:: EXERCISE INSTRUCTIONS ::
Please copy every entry below word for word, leaving out the pictures.

:: GIVEN ENTRIES ::
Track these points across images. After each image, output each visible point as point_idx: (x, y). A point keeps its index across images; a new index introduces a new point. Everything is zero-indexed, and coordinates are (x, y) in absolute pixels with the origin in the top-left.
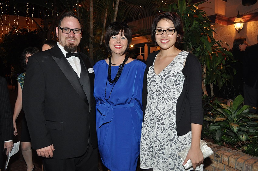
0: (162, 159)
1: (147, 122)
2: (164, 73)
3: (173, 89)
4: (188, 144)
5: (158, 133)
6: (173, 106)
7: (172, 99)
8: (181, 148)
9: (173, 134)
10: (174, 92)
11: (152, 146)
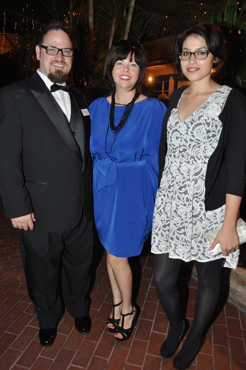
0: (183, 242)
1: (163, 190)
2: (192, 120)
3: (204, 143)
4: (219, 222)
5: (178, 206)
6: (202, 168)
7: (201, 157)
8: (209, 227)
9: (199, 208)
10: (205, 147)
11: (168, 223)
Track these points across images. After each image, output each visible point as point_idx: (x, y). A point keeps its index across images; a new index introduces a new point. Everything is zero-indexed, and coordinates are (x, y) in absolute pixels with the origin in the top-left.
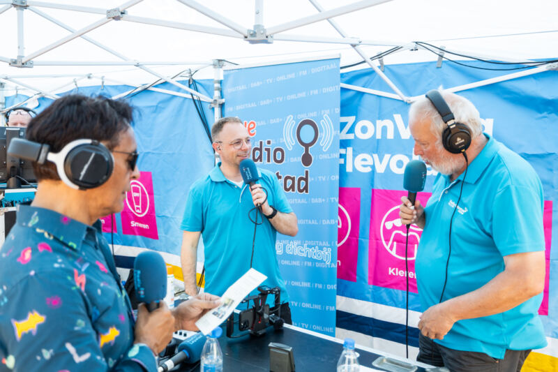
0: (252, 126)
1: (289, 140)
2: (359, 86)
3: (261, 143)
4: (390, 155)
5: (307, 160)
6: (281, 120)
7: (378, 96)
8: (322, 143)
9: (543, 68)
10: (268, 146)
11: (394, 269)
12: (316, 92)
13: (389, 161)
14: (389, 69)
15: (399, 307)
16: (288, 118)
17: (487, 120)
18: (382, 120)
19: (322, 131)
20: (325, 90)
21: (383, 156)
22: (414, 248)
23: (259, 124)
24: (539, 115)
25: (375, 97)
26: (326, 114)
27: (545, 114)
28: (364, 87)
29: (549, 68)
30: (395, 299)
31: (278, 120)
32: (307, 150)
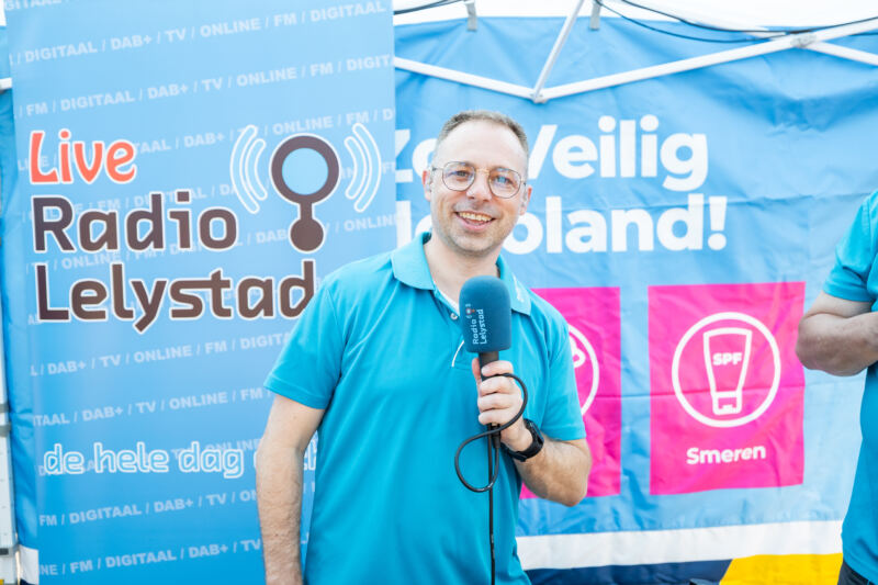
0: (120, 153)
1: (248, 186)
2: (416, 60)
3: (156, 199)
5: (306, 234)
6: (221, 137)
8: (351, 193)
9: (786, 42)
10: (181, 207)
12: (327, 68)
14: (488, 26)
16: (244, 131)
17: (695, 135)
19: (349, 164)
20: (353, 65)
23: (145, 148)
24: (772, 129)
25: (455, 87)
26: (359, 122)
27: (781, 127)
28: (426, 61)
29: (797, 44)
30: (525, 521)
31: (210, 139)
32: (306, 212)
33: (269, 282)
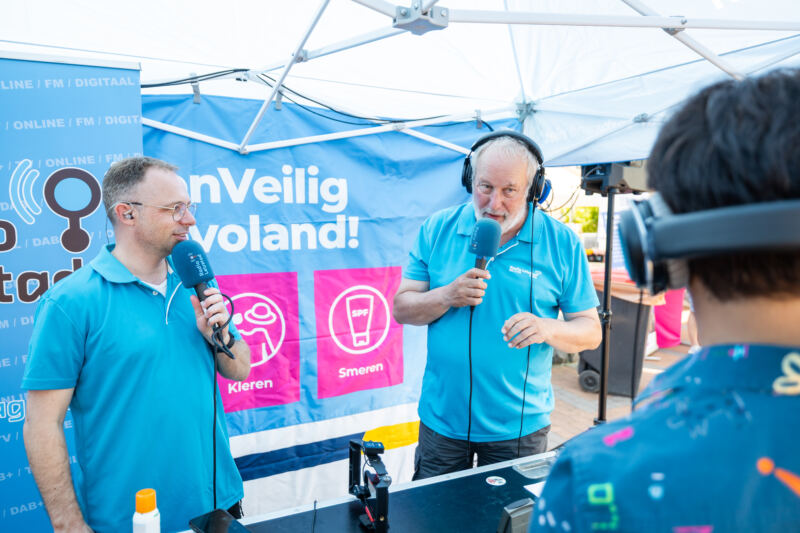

:: RESPONSE AREA ::
Track these points across images. After each image, output each visible point as point_idx: (x, y). A point keeps its index across images; a new index introduces a new point. Everything is zero-indexed, and coordinates are (x, y) in absolute pixels with the origin in the top-left.
0: (162, 159)
1: (147, 122)
2: (164, 73)
3: (173, 89)
4: (188, 144)
5: (158, 133)
6: (173, 106)
7: (172, 99)
8: (181, 148)
9: (173, 134)
10: (174, 92)
11: (152, 146)
0: (183, 242)
1: (163, 190)
2: (192, 120)
3: (204, 143)
4: (219, 222)
5: (178, 206)
6: (202, 168)
7: (201, 157)
8: (209, 227)
9: (199, 208)
10: (205, 147)
11: (168, 223)
Track these points across images. After each image, output each visible point as point_idx: (x, y). A point keeps its index across images; a new index introduces a new point. Everything is zero-indexed, and coordinates are (x, y) in absolute pixels with the origin in the top-left.
0: (252, 126)
1: (289, 140)
2: (359, 86)
3: (261, 143)
4: (390, 155)
5: (307, 160)
6: (281, 120)
7: (378, 96)
8: (322, 143)
9: (543, 68)
10: (268, 146)
11: (394, 269)
12: (316, 92)
13: (389, 161)
14: (389, 69)
15: (399, 307)
16: (288, 118)
17: (487, 120)
18: (382, 120)
19: (322, 131)
20: (325, 90)
21: (383, 156)
22: (414, 248)
23: (259, 124)
24: (539, 115)
25: (375, 97)
26: (326, 114)
27: (545, 114)
28: (364, 87)
29: (549, 68)
30: (395, 299)
31: (278, 120)
32: (307, 150)
0: (120, 153)
1: (248, 186)
2: (416, 60)
3: (156, 199)
5: (306, 234)
6: (221, 137)
8: (351, 193)
9: (786, 42)
10: (181, 207)
12: (327, 68)
14: (488, 26)
16: (244, 131)
17: (695, 135)
19: (349, 164)
20: (353, 65)
23: (145, 148)
24: (772, 129)
25: (455, 87)
26: (359, 122)
27: (781, 127)
28: (426, 61)
29: (797, 44)
30: (525, 521)
31: (210, 139)
32: (306, 212)
33: (269, 282)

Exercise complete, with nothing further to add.